WEDNESDAY, Dec. 21, 2016 (HealthDay News) -- Many women with early stage breast cancer choose to have their healthy opposite breast removed, even when there are no medical indications that such a step is necessary, a new survey finds.
That's especially true when the surgeon doesn't offer a recommendation either way, the researchers said.
"We are seeing that one in six breast cancer patients are choosing bilateral mastectomy when this aggressive procedure is not going to benefit them in terms of survival," said Dr. Reshma Jagsi.
Jagsi, who led the study, is a professor and deputy chair of radiation oncology at the University of Michigan School of Medicine.
Cancer specialists say no compelling evidence suggests a survival advantage for most patients to chose a double mastectomy. Also, the risk of getting cancer in the opposite healthy breast is low for most patients, they note.
However, after actress Angelina Jolie publicized her decision to undergo removal of both breasts, more women became aware of the option. Perhaps they think more is better, the researchers said.
Jagsi said she is disturbed that so many women choose such a radical approach. However, she understands how they perceive they are doing everything they can to avoid cancer.
Women for whom the double procedure might be warranted, she said, include those who have a very high cancer risk, such as the BRCA 1 or BRCA 2 gene mutations.
However, "for women with garden-variety breast cancer in one breast, the medical risks [of a preventive mastectomy in the opposite breast] really seem to outweigh the medical benefit," Jagsi said.
In the study, Jagsi and her colleagues surveyed 2,400 women diagnosed with early stage breast cancer in one breast. The researchers asked how their surgeon's recommendation -- or lack of one -- affected their decision for or against removal of the healthy breast.
Overall, the researchers found, 44 percent of the patients said they had considered removal of the healthy breast, but only 38 percent knew the procedure does not improve survival for all women with breast cancer. Nearly one-quarter believed it did, while the others didn't know.
About 1,500 patients did not have a high genetic risk of an identified mutation that raised risk of breast cancer. Thirty-nine percent of this group said their surgeon recommended against removal of the healthy breast. In the end, less than 2 percent of these women had the more aggressive procedure.
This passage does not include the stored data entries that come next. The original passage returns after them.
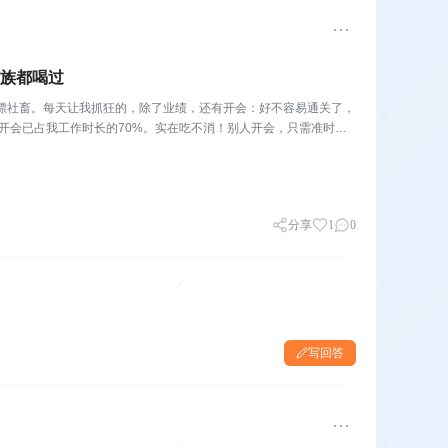
班族都喝过
的北漂社畜。每天让我抓狂的，除了业绩，还有开会：好不容易通关了，
下，开会已占我工作时长的70%。实在吃不消！别人开会，只需准时参
分享
1
0
写回答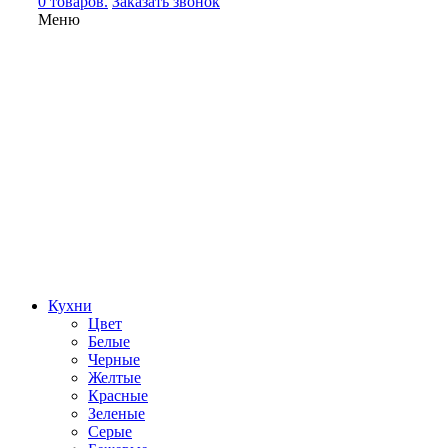
0 товаров.
Заказать звонок
Меню
Кухни
Цвет
Белые
Черные
Желтые
Красные
Зеленые
Серые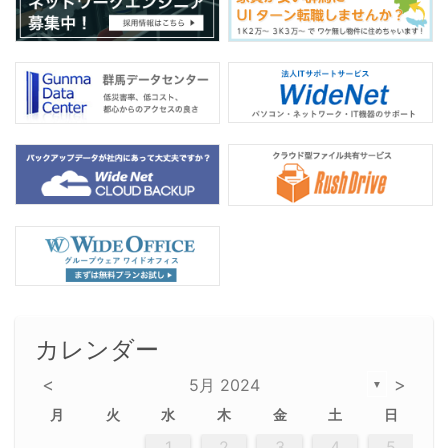
カレンダー
<
>
5月 2024
▼
月
火
水
木
金
土
日
2
5
5
2
5
3
6
4
6
2
2
5
3
6
4
2
3
4
3
5
3
6
2
4
2
5
5
4
6
2
4
3
5
3
6
5
3
5
4
6
2
4
3
6
2
3
5
2
5
3
6
4
2
5
3
3
6
2
4
2
5
3
6
4
4
3
5
3
6
2
4
2
5
4
6
3
5
3
6
3
6
4
6
3
5
4
2
5
3
6
4
6
2
5
3
6
4
7
7
7
7
7
7
7
7
7
7
7
7
7
7
7
7
7
7
7
7
1
1
1
1
1
1
1
1
1
1
1
1
1
1
1
1
1
1
1
1
1
1
1
1
1
2
3
4
5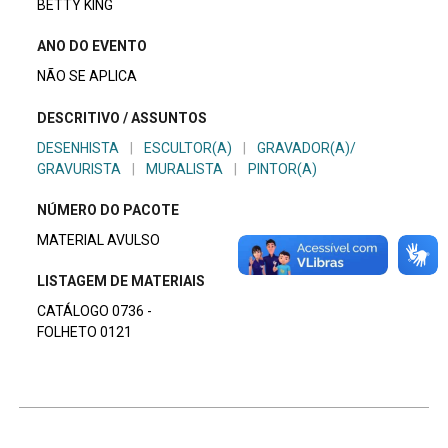
BETTY KING
ANO DO EVENTO
NÃO SE APLICA
DESCRITIVO / ASSUNTOS
DESENHISTA
|
ESCULTOR(A)
|
GRAVADOR(A)/
GRAVURISTA
|
MURALISTA
|
PINTOR(A)
NÚMERO DO PACOTE
MATERIAL AVULSO
LISTAGEM DE MATERIAIS
CATÁLOGO 0736 -
FOLHETO 0121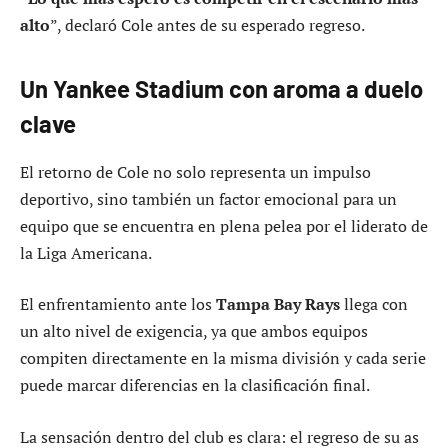
alto
”, declaró Cole antes de su esperado regreso.
Un Yankee Stadium con aroma a duelo
clave
El retorno de Cole no solo representa un impulso
deportivo, sino también un factor emocional para un
equipo que se encuentra en plena pelea por el liderato de
la Liga Americana.
El enfrentamiento ante los
Tampa Bay Rays
llega con
un alto nivel de exigencia, ya que ambos equipos
compiten directamente en la misma división y cada serie
puede marcar diferencias en la clasificación final.
La sensación dentro del club es clara: el regreso de su as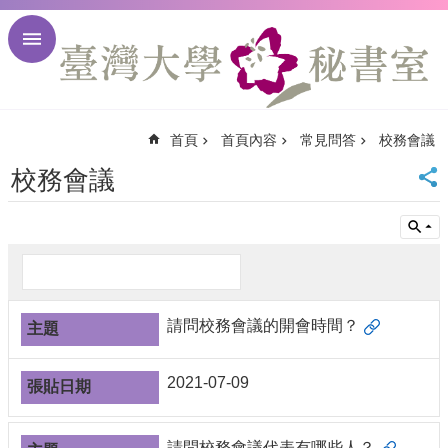
跳到主要內容區塊
進
階
搜
尋
首頁
首頁內容
常見問答
校務會議
回
首
校務會議
頁
臺
大
首
頁
臺
請問校務會議的開會時間？
大
校
訊
2021-07-09
English
網
站
請問校務會議代表有哪些人？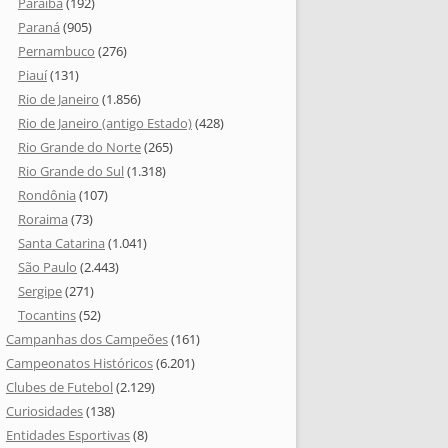
Paraíba
(192)
Paraná
(905)
Pernambuco
(276)
Piauí
(131)
Rio de Janeiro
(1.856)
Rio de Janeiro (antigo Estado)
(428)
Rio Grande do Norte
(265)
Rio Grande do Sul
(1.318)
Rondônia
(107)
Roraima
(73)
Santa Catarina
(1.041)
São Paulo
(2.443)
Sergipe
(271)
Tocantins
(52)
Campanhas dos Campeões
(161)
Campeonatos Históricos
(6.201)
Clubes de Futebol
(2.129)
Curiosidades
(138)
Entidades Esportivas
(8)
However, 47 percent of the average-risk women received no recommendation either way about removal of the healthy breast. Among these women, 19 percent decided to undergo a double mastectomy.
Nearly all who chose to have the unaffected breast removed cited peace of mind as the primary reason, the researchers found.
The study results were published Dec. 21 online in JAMA Surgery.
Surgeons need to communicate the risks and benefits with each patient, Jagsi said. "What we need to do as physicians is educate our patients," she said.
Other researchers have also found that women are increasingly opting for preventive mastectomy. What appears new in this study is the physicians' influence on patients' decision-making, said Dr. Courtney Vito. She's a breast surgeon and assistant clinical professor of surgical oncology at City of Hope Comprehensive Cancer Center in Duarte, Calif.
Helping patients make the right decision for their situation takes time and effort, said Vito, who wasn't involved in the study. It means developing a rapport and bond with a patient, she added.
"When you actually sit down and educate your patients, then they can make an appropriate decision," Vito said. In some cases, she hasn't agreed with a patient's choice, "but the woman made an informed decision," she added.
"My job is to demonstrate to the patient what the entire road map is," Vito said. In her opinion, with physician guidance, a woman undergoing breast cancer treatment "should be ultimately satisfied with her decisions, because they are truly hers and she is making them in an informed way."